These days, a black chain-link fence some six feet tall surrounds a pair of gently sloping grass-covered mounds on the main campus of Louisiana State University in Baton Rouge. A newly installed placard zip-tied to the fence provides curious passersby with some context:
“The mounds are the oldest known human-made earthworks in the Americas. Recent studies now estimate that the mounds could be up to 11,300 years old, updating previous studies that estimated they were built 6,000 years ago.”
For visitors tempted to fact check that superlative, a quick search on Google seems to verify the claim. What’s known as a featured snippet appears at the top of the page, summarizing results from a June 2022 study in the American Journal of Science, followed by links dominated by news stories about the paper’s findings.
But ask an archaeologist, and they’ll probably tell you the answer is not so simple.
For months, the straightforward way in which Google has answered this query has deepened a rift in an academic field that already had an uneasy relationship with definitive claims. For professional archaeologists, the burden of proof for a major discovery is staggeringly high, in part because of the difficulty in interpreting artifacts that have been weathered, broken apart and scattered over the centuries.

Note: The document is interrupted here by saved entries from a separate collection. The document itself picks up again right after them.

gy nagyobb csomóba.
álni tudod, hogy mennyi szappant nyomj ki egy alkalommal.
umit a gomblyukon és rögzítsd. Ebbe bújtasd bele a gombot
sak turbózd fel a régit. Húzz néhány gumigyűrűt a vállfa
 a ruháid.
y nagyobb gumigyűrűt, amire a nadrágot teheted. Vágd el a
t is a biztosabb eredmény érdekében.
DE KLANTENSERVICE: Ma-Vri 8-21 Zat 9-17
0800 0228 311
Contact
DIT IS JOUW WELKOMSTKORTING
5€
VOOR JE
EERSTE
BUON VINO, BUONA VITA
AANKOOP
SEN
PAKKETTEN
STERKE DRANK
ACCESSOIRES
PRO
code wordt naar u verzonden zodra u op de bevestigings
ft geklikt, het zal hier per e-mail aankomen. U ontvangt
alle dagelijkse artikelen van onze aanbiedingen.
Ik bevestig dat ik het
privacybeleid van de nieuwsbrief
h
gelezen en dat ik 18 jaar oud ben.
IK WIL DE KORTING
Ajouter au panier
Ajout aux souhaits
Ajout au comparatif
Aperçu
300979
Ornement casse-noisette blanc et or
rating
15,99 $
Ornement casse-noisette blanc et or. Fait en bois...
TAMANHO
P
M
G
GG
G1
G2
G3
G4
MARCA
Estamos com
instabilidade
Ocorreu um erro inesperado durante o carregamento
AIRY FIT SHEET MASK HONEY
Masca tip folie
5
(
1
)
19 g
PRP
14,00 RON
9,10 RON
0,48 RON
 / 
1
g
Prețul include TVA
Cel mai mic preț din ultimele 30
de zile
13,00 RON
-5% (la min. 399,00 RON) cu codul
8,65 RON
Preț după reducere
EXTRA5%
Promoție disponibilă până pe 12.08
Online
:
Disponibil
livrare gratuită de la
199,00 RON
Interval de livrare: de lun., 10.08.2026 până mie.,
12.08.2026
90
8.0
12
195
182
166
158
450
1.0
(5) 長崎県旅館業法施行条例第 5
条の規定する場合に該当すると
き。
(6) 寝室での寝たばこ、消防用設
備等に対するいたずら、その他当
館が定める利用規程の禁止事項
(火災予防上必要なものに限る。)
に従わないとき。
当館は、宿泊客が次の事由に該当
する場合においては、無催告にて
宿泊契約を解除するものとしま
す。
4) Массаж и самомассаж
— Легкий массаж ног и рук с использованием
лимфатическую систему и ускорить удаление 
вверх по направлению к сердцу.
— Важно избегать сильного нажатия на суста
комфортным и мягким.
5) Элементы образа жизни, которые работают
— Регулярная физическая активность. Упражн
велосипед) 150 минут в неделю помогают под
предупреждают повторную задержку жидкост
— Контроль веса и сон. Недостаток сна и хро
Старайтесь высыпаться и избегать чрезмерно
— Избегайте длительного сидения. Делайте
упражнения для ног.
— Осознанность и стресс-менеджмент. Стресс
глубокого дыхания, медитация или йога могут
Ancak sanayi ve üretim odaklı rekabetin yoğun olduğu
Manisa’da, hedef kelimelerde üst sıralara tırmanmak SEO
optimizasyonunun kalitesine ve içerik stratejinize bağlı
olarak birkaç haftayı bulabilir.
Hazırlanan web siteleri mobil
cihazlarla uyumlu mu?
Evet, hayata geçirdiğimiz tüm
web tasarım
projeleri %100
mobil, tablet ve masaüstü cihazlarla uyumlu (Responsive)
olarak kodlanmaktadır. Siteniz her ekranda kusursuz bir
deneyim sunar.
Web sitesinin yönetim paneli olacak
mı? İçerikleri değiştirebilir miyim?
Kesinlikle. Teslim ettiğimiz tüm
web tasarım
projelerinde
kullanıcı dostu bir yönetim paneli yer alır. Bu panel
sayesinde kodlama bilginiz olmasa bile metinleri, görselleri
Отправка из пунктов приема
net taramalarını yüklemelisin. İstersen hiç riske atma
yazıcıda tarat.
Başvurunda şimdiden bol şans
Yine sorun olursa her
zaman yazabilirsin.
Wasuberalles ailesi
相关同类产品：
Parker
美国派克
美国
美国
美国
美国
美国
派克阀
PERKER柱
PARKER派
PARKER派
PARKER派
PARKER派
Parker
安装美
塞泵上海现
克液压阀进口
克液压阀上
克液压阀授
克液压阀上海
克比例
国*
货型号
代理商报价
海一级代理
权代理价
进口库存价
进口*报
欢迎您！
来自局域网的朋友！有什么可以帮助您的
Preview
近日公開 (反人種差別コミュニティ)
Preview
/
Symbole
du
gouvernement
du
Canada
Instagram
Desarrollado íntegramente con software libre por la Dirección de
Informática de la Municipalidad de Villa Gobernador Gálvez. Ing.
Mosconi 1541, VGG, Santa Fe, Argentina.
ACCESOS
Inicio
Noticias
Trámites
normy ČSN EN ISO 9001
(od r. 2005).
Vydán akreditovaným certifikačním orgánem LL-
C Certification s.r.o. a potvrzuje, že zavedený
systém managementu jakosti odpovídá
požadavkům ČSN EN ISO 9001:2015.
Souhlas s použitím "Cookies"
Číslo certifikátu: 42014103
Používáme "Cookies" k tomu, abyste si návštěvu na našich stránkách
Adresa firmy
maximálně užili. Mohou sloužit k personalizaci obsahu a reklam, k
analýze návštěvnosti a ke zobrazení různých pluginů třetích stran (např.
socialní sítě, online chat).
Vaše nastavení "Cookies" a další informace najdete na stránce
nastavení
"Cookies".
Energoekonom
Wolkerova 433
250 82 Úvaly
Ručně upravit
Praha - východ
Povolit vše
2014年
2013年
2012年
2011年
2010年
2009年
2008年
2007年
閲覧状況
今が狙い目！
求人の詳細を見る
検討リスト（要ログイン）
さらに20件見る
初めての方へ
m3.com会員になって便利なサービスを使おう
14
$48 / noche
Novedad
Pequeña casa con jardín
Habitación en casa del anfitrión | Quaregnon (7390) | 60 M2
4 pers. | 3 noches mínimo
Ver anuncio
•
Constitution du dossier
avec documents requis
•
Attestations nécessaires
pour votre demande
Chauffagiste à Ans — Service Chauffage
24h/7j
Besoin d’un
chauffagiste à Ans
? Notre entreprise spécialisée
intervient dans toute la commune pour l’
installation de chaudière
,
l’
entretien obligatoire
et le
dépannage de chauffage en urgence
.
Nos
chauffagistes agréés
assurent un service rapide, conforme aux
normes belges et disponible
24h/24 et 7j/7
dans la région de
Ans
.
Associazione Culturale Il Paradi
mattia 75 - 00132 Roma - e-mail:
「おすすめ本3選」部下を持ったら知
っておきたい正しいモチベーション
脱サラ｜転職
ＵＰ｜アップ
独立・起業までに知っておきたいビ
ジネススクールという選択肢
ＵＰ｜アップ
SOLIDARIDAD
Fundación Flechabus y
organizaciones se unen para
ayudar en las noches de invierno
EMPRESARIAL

A Google spokesperson explained that snippets pull information from high-quality sources, and in the case of the LSU mounds, the featured snippet points to a news article from an established source that highlights the scientific study. What’s missing from the snippet is that several archaeologists have questioned the study’s interpretations.
The ongoing, if mostly unseen, debate is the latest chapter in the story of North America’s earthen mounds, which offers a cautionary tale about the historical challenges of walking back established narratives. It’s also a case study of the process by which scientific discoveries — confirmed or not — become popularly accepted as fact in the modern era of rapid communication dominated by search algorithms and a superabundance of information, not all of which is reliable and complete.
An enduring mystery
Around the same time that the ink was drying on the U.S. Constitution, settlers moving west into the Ohio and Mississippi valleys were encountering curious aspects of the landscape: mounds, platforms and embankments that had been clearly sculpted by human hands. Although such structures had been documented centuries before — notably by Hernando de Soto in the mid-1500s — reports of enormous earthen works on the western frontier captivated the public imagination.